** PROVIDED INFORMATION follows **
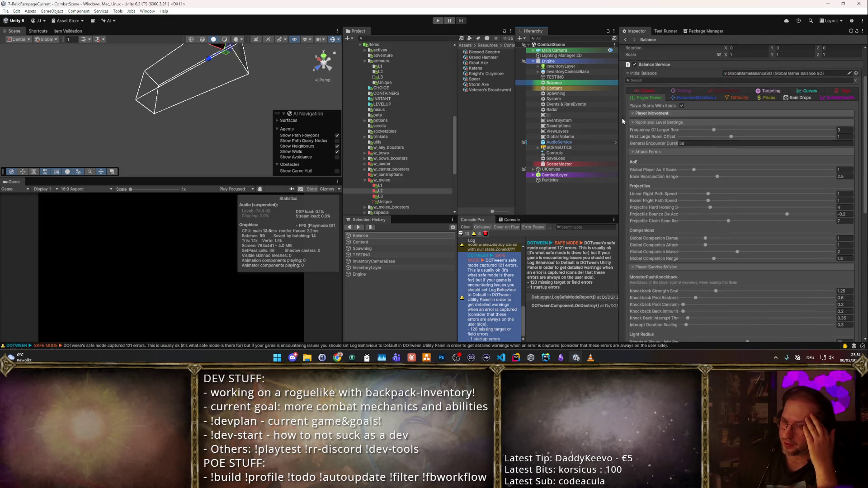
- Set First Large Room Offset to 3 under Room and Level Settings and start a playtest
click(632, 123)
click(633, 132)
click(633, 141)
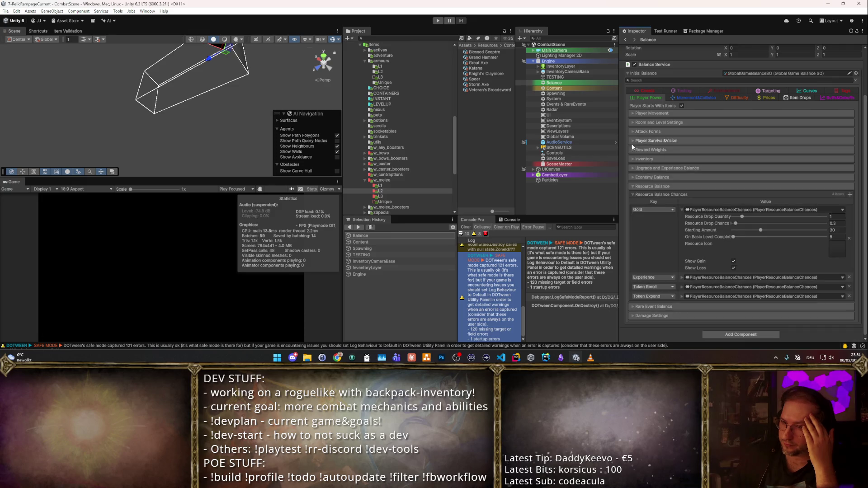
click(633, 123)
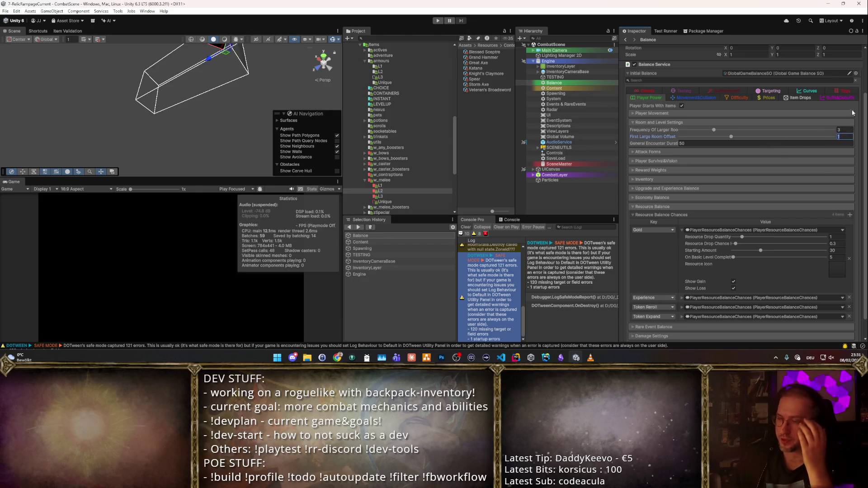
text(3)
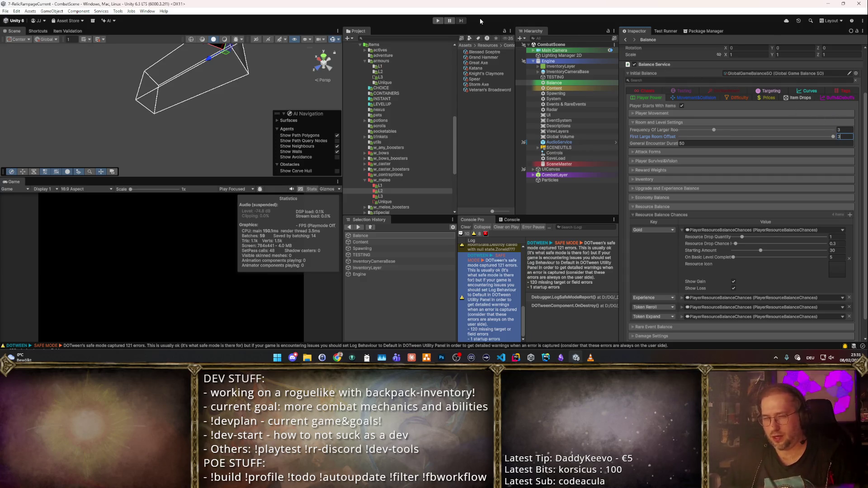
click(437, 22)
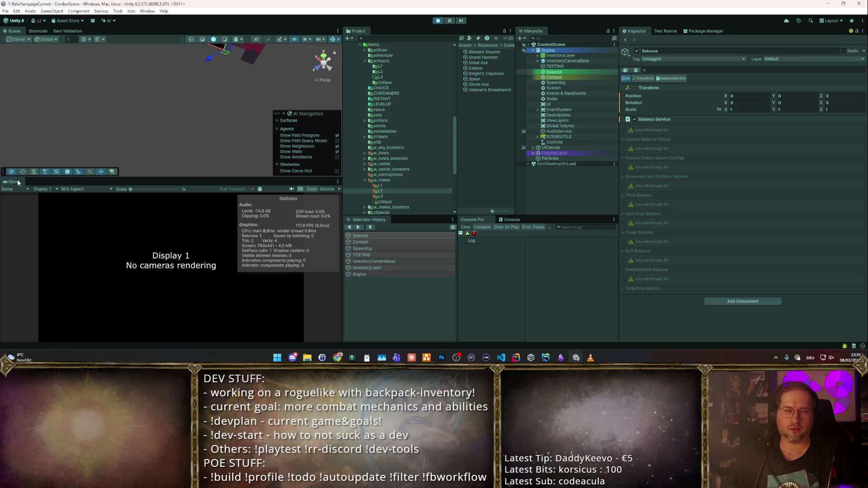
- Playtest a level in the maximized Game view, take a reward, then edit Frequency Of Larger Room and replay
double_click(18, 182)
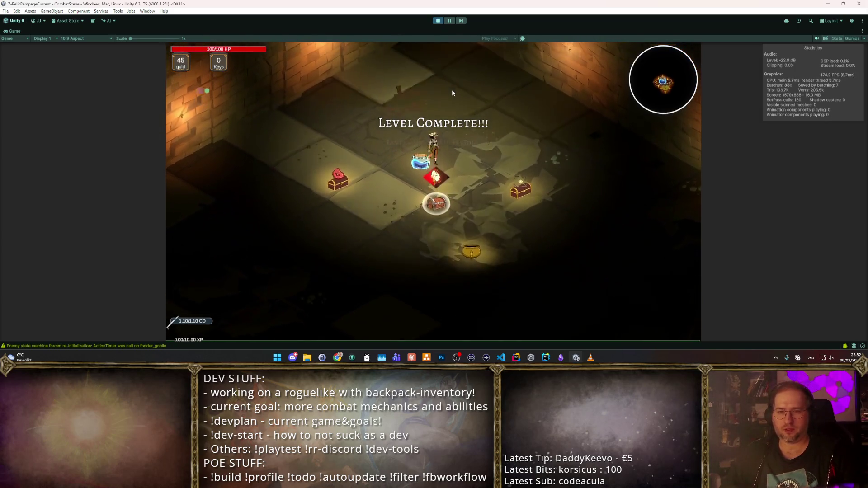
click(468, 264)
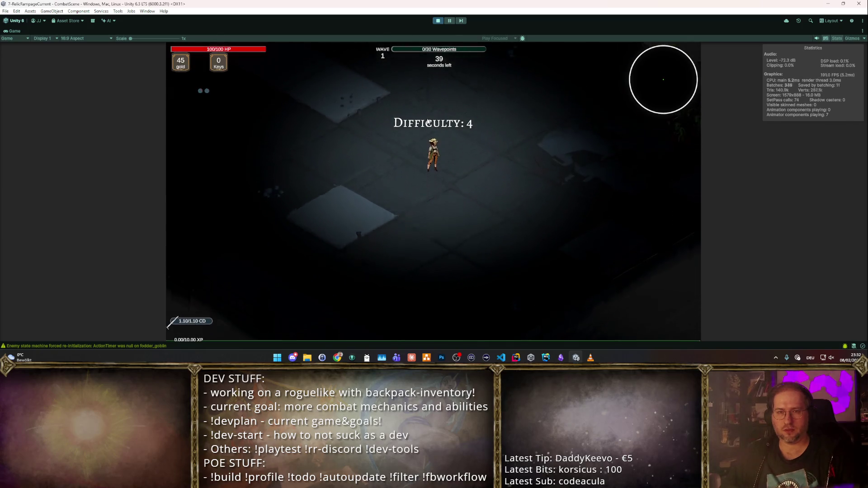
click(438, 21)
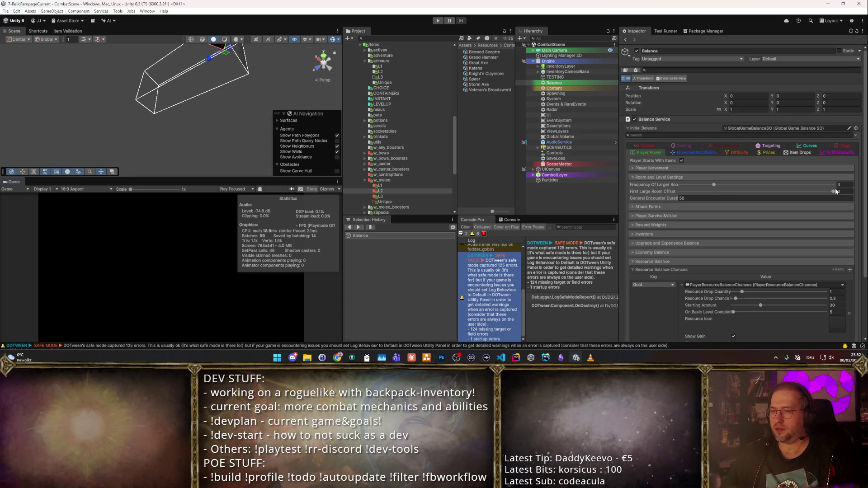
click(844, 186)
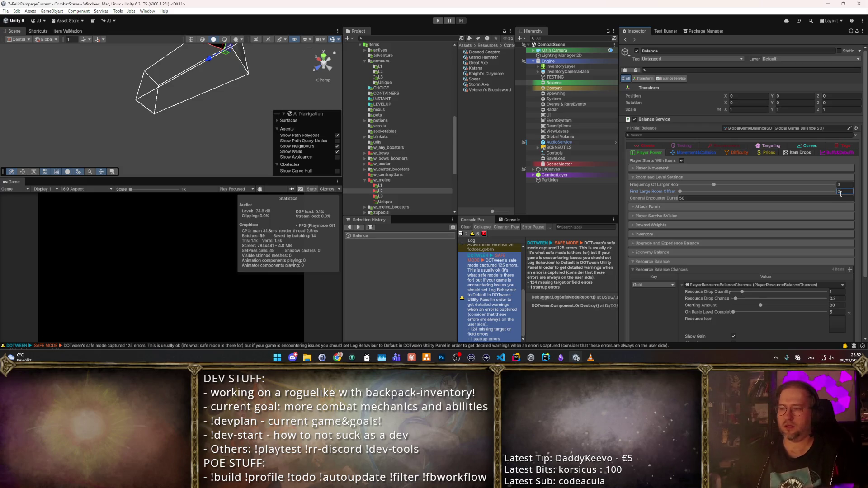
click(439, 20)
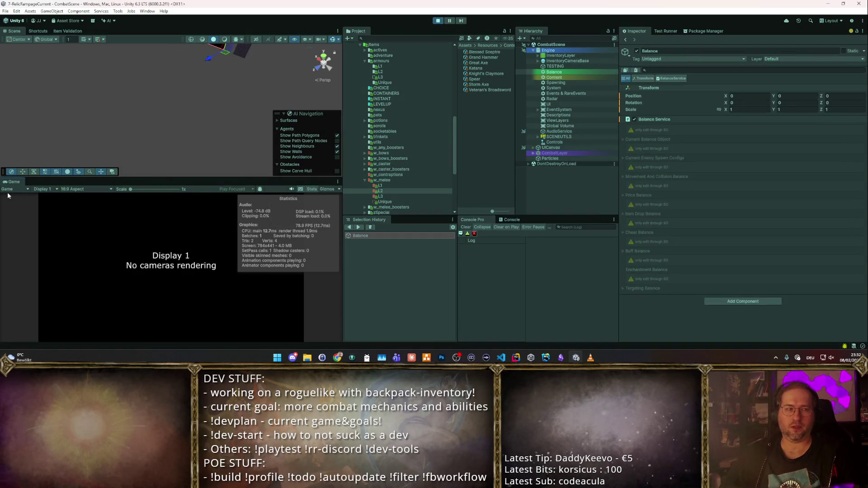
- Maximize the Game view, switch on autoattack, and run the hero right to the beacon
double_click(14, 183)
** End of PROVIDED INFORMATION **
● **ACTION ITEM**
Skip the pictures and print each record exactly as it stands.

● **RESULT OF THE EXERCISE**
- Set First Large Room Offset to 3 under Room and Level Settings and start a playtest
click(632, 123)
click(633, 132)
click(633, 141)
click(633, 123)
text(3)
click(437, 22)
- Playtest a level in the maximized Game view, take a reward, then edit Frequency Of Larger Room and replay
double_click(18, 182)
click(468, 264)
click(438, 21)
click(844, 186)
click(439, 20)
- Maximize the Game view, switch on autoattack, and run the hero right to the beacon
double_click(14, 183)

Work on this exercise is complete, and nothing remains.